SchoolHouse Connection is a national non-profit organization working to overcome homelessness through education. SchoolHouse Connection engages in strategic advocacy and provides technical assistance in partnership with early care and education professionals (including school district homeless liaisons and state homeless education coordinators), young people, service providers, advocates, and local communities. For more information, visit www.schoolhouseconnection.org.

Statements from Local Family Service Providers on 2018 HUD Point In Time (PIT) Counts

“In terms of capacity and need, we continue to see families needing access to our emergency shelter. In 2016 and 2017 we served over 200 families, which represents some of highest numbers in our organization’s thirty-two-year history. In 2018, we’ve already had 555 families call for services to be placed on our waitlist. As a shelter that only can serve 21 families at a time. The volume and need locally can be overwhelming at times.”

-Jaymes Sime, Executive Director, MICAH House, Council Bluffs, IA, 712.323.4416, Jsime@themicahhouse.org

“Philadelphia’s PIT numbers under-report thousands of youth and families who experience homelessness. The School District identified 6,583 children and youth who experienced homelessness in the 2016-2017 School Year, compared to the 1,508 children under 18 years of age identified by the PIT count in FY 2017. As a result, Philadelphia devotes very few resources to addressing youth homelessness. In addition, the City turns away families from accessing emergency housing, but does not consider that number in its PIT calculations. These experiences thwart Philadelphia’s ability to adequately address family and youth homelessness.”

-Joe Willard, Vice President for Policy, People’s Emergency Center, Philadephia, PA, 215.840.5104, jwillard@pec-cares.org

“Saint John’s operates the largest shelter in the region and the only one focused exclusively on homeless women and children. We have increased our capacity by over 30% in the last 14 months, from 180 women and children daily, to 270 daily.  However, in spite of being able to serve more women and children daily, our waiting list has held steady at 250 women and children for the past four years.”

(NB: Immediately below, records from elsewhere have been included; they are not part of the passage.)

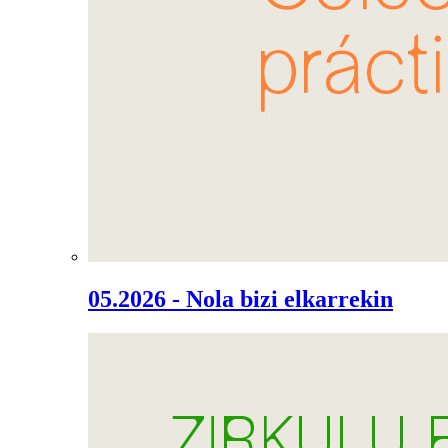
05.2026 - Nola bizi elkarrekin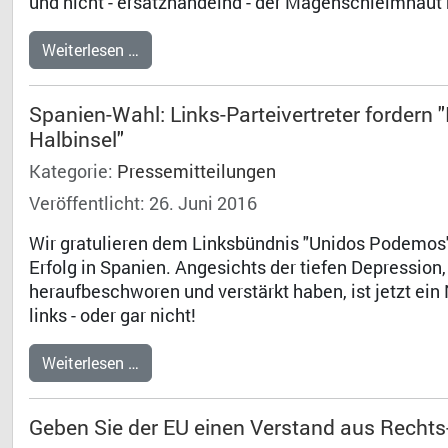
und nicht - ersatzhandelnd - der Magenschleimhaut
Weiterlesen …
Spanien-Wahl: Links-Parteivertreter fordern 
Halbinsel"
Kategorie:
Pressemitteilungen
Veröffentlicht: 26. Juni 2016
Wir gratulieren dem Linksbündnis "Unidos Podemos
Erfolg in Spanien. Angesichts der tiefen Depression,
heraufbeschworen und verstärkt haben, ist jetzt ei
links - oder gar nicht!
Weiterlesen …
Geben Sie der EU einen Verstand aus Rechts- 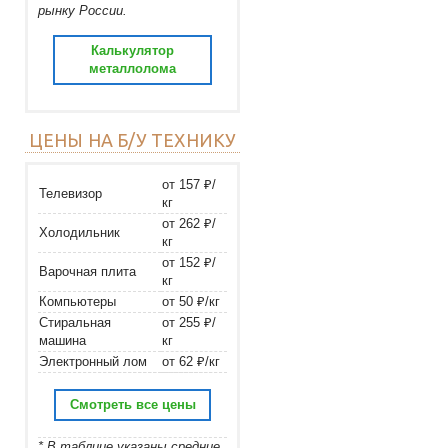
рынку России.
Калькулятор
металлолома
ЦЕНЫ НА Б/У ТЕХНИКУ
от 157 ₽/
Телевизор
кг
от 262 ₽/
Холодильник
кг
от 152 ₽/
Варочная плита
кг
Компьютеры
от 50 ₽/кг
Стиральная
от 255 ₽/
машина
кг
Электронный лом
от 62 ₽/кг
Смотреть все цены
* В таблице указаны средние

-Michelle Steeb, CEO, St. John’s Program for Real Change, Sacramento, CA, 916-832-7626 msteeb@saintjohnsprogram.org

“We get as many as 175 calls in a month from homeless women seeking shelter.  Over half are women with children. Sadly our family program is small and in Baltimore many of the available shelter programs to families have shut their doors in past years.  I worry that these women and their children are forced to stay in unsafe conditions and with unsafe people due to the lack of resources in our community. I am sure most of them are living among the hidden homeless and not being ‘counted’ in our local PIT count.”

-Katie Allston, Executive Director, Marian House, 410-467-4121 *229, kallston@marianhouse.org

“Santa Barbara County’s most recent Point in Time count (2017) of homeless people does not even bother to break out the number of homeless families in the county; it only reports on gender and age. The report even states that due to HUD regulations, many people who are homeless in the County are not able to be included. Yet in 2017, the Santa Barbara Unified School District stated that 14.3 percent of its students are classified as homeless, according to U.S. Department of Education’s definition of homelessness. In the last five years, Transition House has consistently maintained a waitlist for its 70-bed shelter of 25 to 50 families at a time. Based on the need we are seeing, we find the school district’s assessment of homelessness a much more accurate picture than HUD’s.”

-Kathleen Baushke, Executive Director, Transition House, Santa Barbara, CA, 805-966-9668, kbaushke@transitionhouse.com

“We get an average of 6-8 calls a day for people who are homeless and in need of services.  Unfortunately, sleeping in cars or living in hotels doesn’t qualify as an emergency enough to receive funds for our program.”